量子コンピューティングに関する懸念に、イーロン・マスクも言及
そうした中、グーグルが量子コンピューティングのタイムラインを大幅に前倒ししたことを受けて広がった懸念に、イーロン・マスクも言及した。これにより、約5000億ドル(約79.5兆円。1ドル=159円換算)相当のビットコインがリスクにさらされている。
「良い面を言えば、ウォレットのパスワードを忘れていても、将来的にはアクセスできるようになる」とマスクはXに投稿した。この投稿には、暗号資産のポスト量子移行は「今すぐ急務だ」とする、マスクのAIチャットボット「Grok」との「会話」が添えられていた。

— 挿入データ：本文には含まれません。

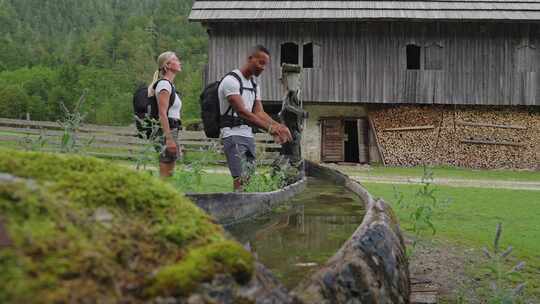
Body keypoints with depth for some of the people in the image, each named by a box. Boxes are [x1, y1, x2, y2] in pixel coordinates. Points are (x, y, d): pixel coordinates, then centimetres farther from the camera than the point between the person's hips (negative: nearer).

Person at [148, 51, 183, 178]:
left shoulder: (170, 85, 19)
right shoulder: (164, 84, -9)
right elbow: (162, 114, -18)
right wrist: (169, 139, -24)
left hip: (171, 132, 10)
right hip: (166, 131, -10)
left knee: (169, 174, 9)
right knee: (165, 175, -9)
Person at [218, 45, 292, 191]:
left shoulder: (255, 85, 17)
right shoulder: (231, 80, -12)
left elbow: (259, 112, 11)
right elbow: (242, 112, -22)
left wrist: (278, 126, -8)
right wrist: (269, 127, -28)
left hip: (248, 135, 9)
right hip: (233, 134, -9)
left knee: (249, 179, 5)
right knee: (240, 180, -17)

マスクは、ベンチャーキャピタリストのマックス・ライフがグーグルの研究を次のように要約したことに反応していた。「基本的にこう言っている。『ビットコインの暗号を破るのに必要な量子リソースを20分の1に減らした。今や破ることができる。証明もできる。ただし方法は教えない。暗号資産に猶予を与えるため研究を減速した。解決策を見つける時間は2029年までだ。幸運を祈る』」。
今週初め、グーグルの量子コンピューティングに関する論文が暗号資産市場に衝撃を与えた。ビットコインと暗号資産に対する量子リスクに焦点を当てるセキュリティグループProject Eleven(プロジェクト・イレブン)の分析によると、直近の価格で4700億ドル(約74.7兆円)相当となる約700万ビットコインが、量子リスクに対して潜在的に脆弱だという。

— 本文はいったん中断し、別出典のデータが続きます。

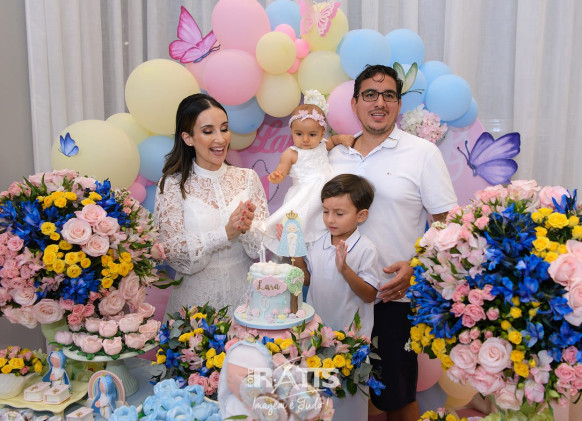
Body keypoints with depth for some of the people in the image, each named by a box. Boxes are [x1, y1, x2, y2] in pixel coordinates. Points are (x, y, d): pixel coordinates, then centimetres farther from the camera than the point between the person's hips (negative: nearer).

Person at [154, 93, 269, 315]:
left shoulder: (248, 178, 5)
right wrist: (224, 234, -18)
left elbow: (265, 246, 3)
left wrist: (247, 229, -18)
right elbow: (171, 251, -8)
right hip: (196, 297, -1)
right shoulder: (172, 185, -3)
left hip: (244, 294, 2)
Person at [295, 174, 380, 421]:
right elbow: (308, 279, 9)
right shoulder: (319, 244, 0)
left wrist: (345, 269, -32)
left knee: (348, 390, 11)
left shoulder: (365, 249, -17)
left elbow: (369, 295, -20)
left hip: (351, 334, -5)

量子セキュア対応のソフトウェアとハードウェアを販売するBTQ Technologiesの社長兼イノベーション責任者クリス・タムは、メールでこうコメントした。「これは、暗号学的に意味を持つ量子コンピューティングが多くの人の予想より早く近づいていることを示す、これまでで最も明確なシグナルだ。グーグルのような企業がこのようなタイムラインを示した以上、業界は注視すべきだ」。
今週初め、グーグルのQuantum AIチームは論文の中で、ビットコインおよびイーサリアムのウォレットを保護する暗号を破るために必要な量子ビット(qubit)の数が、従来の推定より最大で20分の1になる可能性があると警告した。

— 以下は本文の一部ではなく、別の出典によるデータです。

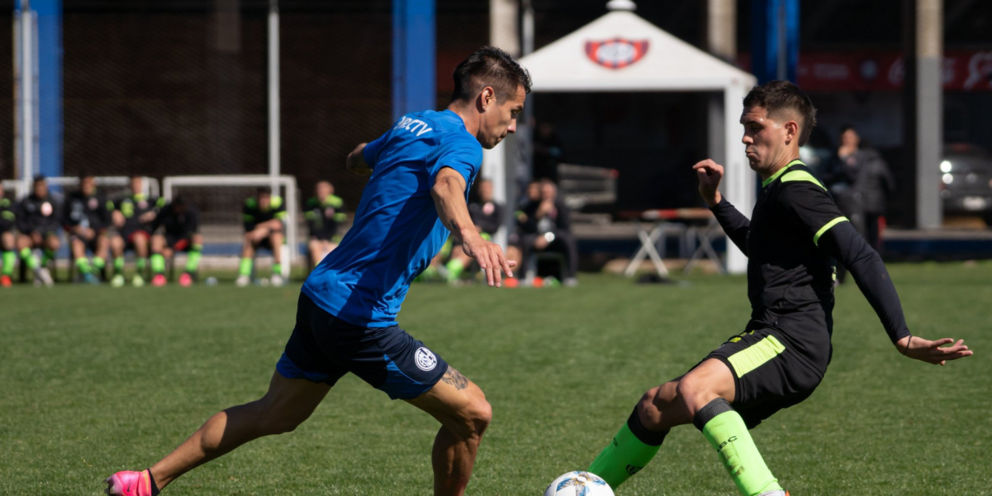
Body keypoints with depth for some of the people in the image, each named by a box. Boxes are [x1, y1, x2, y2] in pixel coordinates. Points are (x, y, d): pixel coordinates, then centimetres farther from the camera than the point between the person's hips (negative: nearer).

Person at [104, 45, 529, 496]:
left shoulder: (413, 125, 14)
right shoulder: (461, 144, -12)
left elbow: (357, 159, 35)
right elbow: (447, 187, -37)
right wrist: (469, 235, -57)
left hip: (322, 293, 9)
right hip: (361, 316, -9)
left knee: (274, 415, 23)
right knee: (472, 414, -3)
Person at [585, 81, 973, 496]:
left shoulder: (795, 190, -10)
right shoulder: (777, 189, 22)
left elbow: (861, 258, -19)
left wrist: (902, 338, -26)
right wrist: (715, 202, 37)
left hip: (792, 342, -10)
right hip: (771, 341, 10)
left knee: (694, 388, -36)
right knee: (656, 406, 17)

「我々はポスト量子暗号への移行について、2029年というタイムラインを設定している」と、グーグルのセキュリティエンジニアリング担当バイスプレジデントであるヘザー・アドキンスはブログ投稿で述べた。「量子コンピューターは現在の暗号標準、特に暗号化とデジタル署名に重大な脅威をもたらすだろう」。
2025年から量子コンピューティングが暗号資産にもたらす脅威について警鐘を鳴らしてきたベンチャーキャピタリストのニック・カーターは、この量子の脅威を、核兵器開発につながった米国政府の極秘プログラム「マンハッタン計画」になぞらえた。
「間違いなく同等の重大さがある」とカーターはポッドキャスト「The Aubservastion」で語った。
「サトシのビットコイン」問題
しかし、ビットコインや暗号資産業界の一部は、グーグルの前倒しされたタイムラインを「パニック」になる理由とは見なしていない。
バイナンス創業者のチャンポン・ジャオ(通称CZ)は、量子コンピューティングの脅威は現実だが、アップグレードによって解決可能だと述べた。「大まかにいえば、暗号資産がすべきことはアップグレードだけだ」とCZはXに投稿し、「パニックになる必要はない」と付け加えた。
CZはまた「サトシのビットコイン」という「問題」にも言及した。これは、ビットコインのホワイトペーパーを書いた人物またはグループが、もし存命であれば管理していると考えられている、約700億ドル(約11.1兆円)相当の100万ビットコインを指す。
「もしそれらのコインが動けば、その人物がまだ存在していることを意味する。それは興味深い事実だ」とCZは書いた。「もし動かなければ(一定期間内に)、それらのアドレスをロック(または事実上バーン)して、最初に破ったハッカーの手に渡らないようにしたほうが良いかもしれない」。